Selon des articles des médias locaux, l’offre a été proposée par des autorités israéliennes non identifiées au membre arabe de la Knesset Osama Saadi (Liste Arabe Unie) et à un avocat de la commission palestinienne, lors d’un appel téléphonique samedi soir.

L’offre a pourtant été refusée par Qiq qui, au lieu de cela, demandait d’être libéré immédiatement et d’obtenir un arrêt complet de sa détention administrative.

« La position de Qiq est claire, il refusera tout offre qui ne met pas immédiatement un terme à sa détention administrative. Il a aussi l’intention de recevoir de l’aide médicale dans des hôpitaux palestiniens », a déclaré l’avocat de la commission à l’agence de presse Maan.

Qiq serait proche de la mort et souffre déjà de séquelles irréparables à cause de la durée de sa grève de la faim.

Jeudi, la Cour suprême d’Israël a levé l’ordre de le détenir selon la loi de détention administrative controversée, qui autorise l’état à détenir indéfiniment des suspects sans procès.

Le journaliste de TV de 33 ans ne peut pourtant pas quitter l’hôpital sans permission, et il est « déterminé à continuer son jeûne jusqu’à ce qu’il soit libéré », a déclaré son avocat Jawad Boulos à l’AFP. Il reste menotté dans son lit au Centre médical HaEmek à Afula.

Ses proches peuvent maintenant lui rendre visite, mais sa femme Fayha Shalach a déclaré, lors d’une conférence de presse tard jeudi, qu’elle ne le ferait pas avant qu’il ne soit totalement libre.

« Les forces de sécurité ont simplement transféré la responsabilité du destin de mon mari sur l’administration de l’hôpital », a-t-elle déclaré.

Des Palestiniens détenus sous détention administrative, qui permet à Israël de détenir des suspects de manière indéfinie sans accusations, ont dans le passé utilisé les grèves de la faim pour protester contre leur condition et ont reçu le soutien de la rue palestinienne autour de leur cause, obtenant parfois une libération.

Un haut responsable du Hamas à l’étranger a déclaré au Times of Israel que même si Qiq n’est pas membre du groupe, « si quelque chose lui arrive, ou s’il venait à mourir, cela entraînerait une escalade [de la violence] que personne ne souhaite ».

A la fin du mois de janvier, la Haute Commission pour les Prisonniers du Hamas a menacé que leurs hommes dans les prisons israéliennes tueraient un gardien de prison au cas où Qiq deviendrait un « martyr », a annoncé un média palestinien.

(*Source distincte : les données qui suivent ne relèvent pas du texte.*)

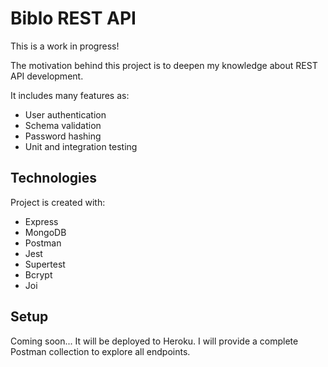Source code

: # Biblo REST API

This is a work in progress!

The motivation behind this project is to deepen my knowledge about REST API development.

It includes many features as:

- User authentication
- Schema validation
- Password hashing
- Unit and integration testing

## Technologies

Project is created with:

- Express
- MongoDB
- Postman
- Jest
- Supertest
- Bcrypt
- Joi

## Setup

Coming soon...
It will be deployed to Heroku. I will provide a complete Postman collection to explore all endpoints.
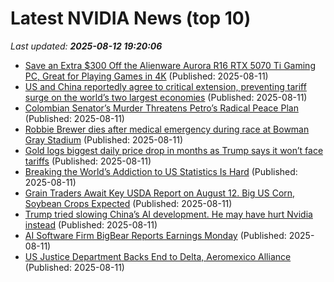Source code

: # Latest NVIDIA News (top 10)
_Last updated: **2025-08-12 19:20:06**_

- [Save an Extra $300 Off the Alienware Aurora R16 RTX 5070 Ti Gaming PC, Great for Playing Games in 4K](https://www.ign.com/articles/alienware-aurora-r16-rtx-5070-ti-gaming-pc-deal-dell-back-to-school-sale) (Published: 2025-08-11)
- [US and China reportedly agree to critical extension, preventing tariff surge on the world’s two largest economies](https://biztoc.com/x/636c793e447c0fea) (Published: 2025-08-11)
- [Colombian Senator’s Murder Threatens Petro’s Radical Peace Plan](https://biztoc.com/x/3cf6bbce034de8d0) (Published: 2025-08-11)
- [Robbie Brewer dies after medical emergency during race at Bowman Gray Stadium](https://biztoc.com/x/5af9b58c5b2acf0f) (Published: 2025-08-11)
- [Gold logs biggest daily price drop in months as Trump says it won’t face tariffs](https://biztoc.com/x/433c24dca0a60399) (Published: 2025-08-11)
- [Breaking the World’s Addiction to US Statistics Is Hard](https://biztoc.com/x/af6791d503746984) (Published: 2025-08-11)
- [Grain Traders Await Key USDA Report on August 12. Big US Corn, Soybean Crops Expected](https://biztoc.com/x/fac08ccca4e9db31) (Published: 2025-08-11)
- [Trump tried slowing China’s AI development. He may have hurt Nvidia instead](https://biztoc.com/x/fc8dd07359712b55) (Published: 2025-08-11)
- [AI Software Firm BigBear Reports Earnings Monday](https://biztoc.com/x/a29eed88f49753f4) (Published: 2025-08-11)
- [US Justice Department Backs End to Delta, Aeromexico Alliance](https://biztoc.com/x/62b9611d8bd85974) (Published: 2025-08-11)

Père de deux enfants et correspondant pour le réseau Almajd Tv d’Arabie Saudite, Qiq a été arrêté le 21 novembre dans sa maison en Cisjordanie dans la ville de Ramallah.

Le Shin Bet, service intérieur de sécurité israélien, a déclaré que Qiq avait été arrêté pour « activité terroriste » en relation avec le groupe islamiste du Hamas, qui contrôle la bande de Gaza.

Qiq est allé en prison pendant un mois en 2003 et ensuite pendant 13 mois en 2004 pour des activités liées au Hamas.

En 2008, il a été condamné à 16 mois pour des accusations liées à ses activités au conseil étudiant de l’Université Birzeit de Cisjordanie.

L’AFP et Avi Issacharoff ont contribué à cet article.